As of Thursday, 99.77% of California is experiencing drought, according to tracking by the U.S. Drought Monitor. Just one (very small) corner of the state is left out.
The drought map of California shows shades of orange, red, and even dark burgundy for the driest parts of the state. But if you look to the far northwest, where the state borders Oregon and the Pacific Ocean, there’s a tiny patch of yellow to be found in Del Norte County.
Del Norte County, with a population around 28,000, is perhaps best known for its lush coastal redwood forest. About two-thirds of the county is experiencing drought, but one-third – the furthest northwest sliver of the county – is not. That small area accounts for the entirety of California’s 0.23% of drought-free territory.

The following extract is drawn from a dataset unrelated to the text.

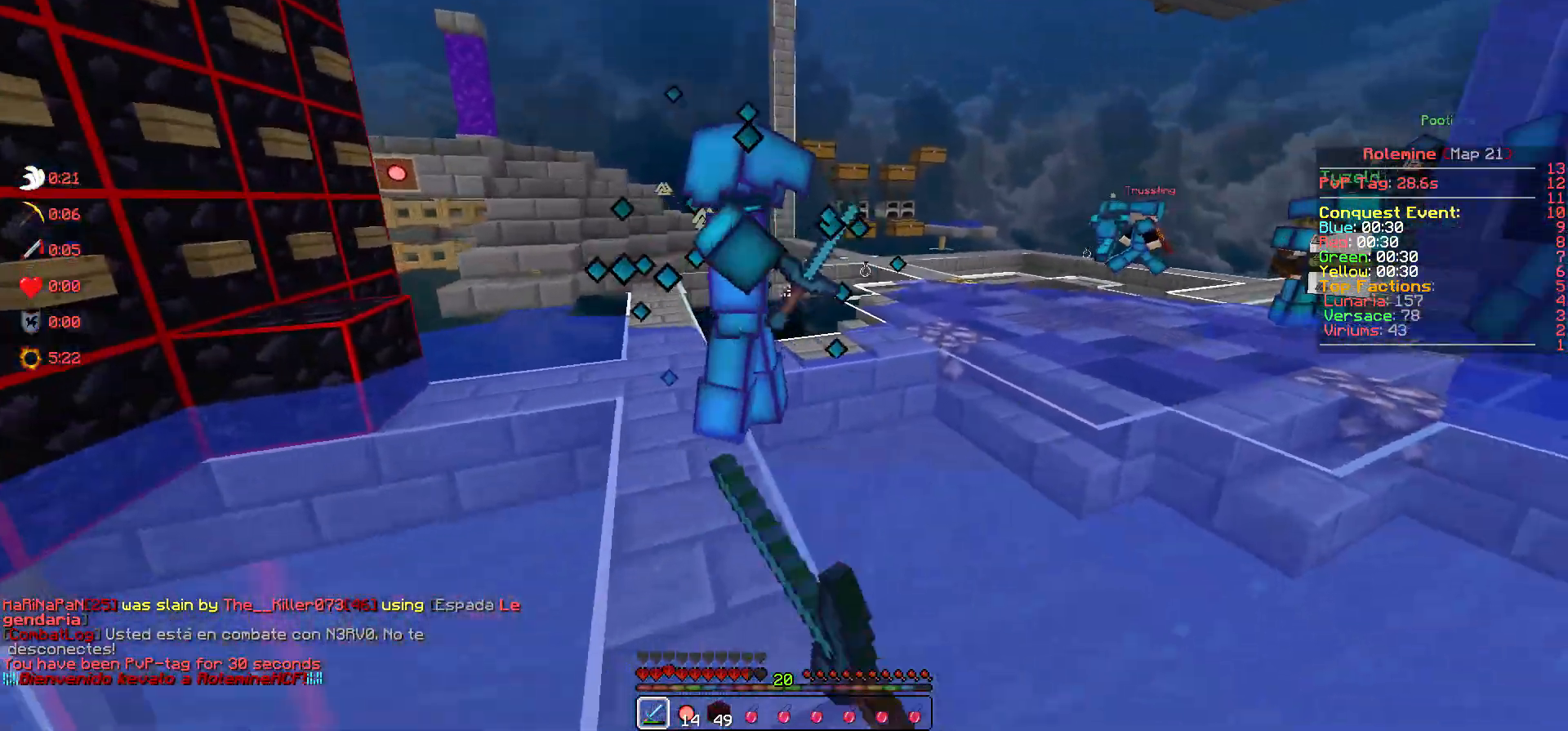
{"keys": ["w"], "events": []}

Even still, that part of Del Norte County isn’t exactly in the clear. It’s classified as “abnormally dry” – just one step below “moderate drought” on the Monitor’s severity scale.
Outside the northwest, the least drought-stricken part of the state, counterintuitively, is all the way at the southern border. San Diego and Imperial counties are both primarily in “moderate drought,” faring much better than their neighbors to the north. The area has seen some monsoonal summer rain, which could be helping them out.
The dark, almost maroon shade of red over the Central Valley on the map makes up the 17% of California in the worst drought category: exceptional drought.
As the National Weather Service predicts a 91% chance La Niña will continue through the fall, and possibly even through the winter, there’s concern it will bring even more dry skies over California.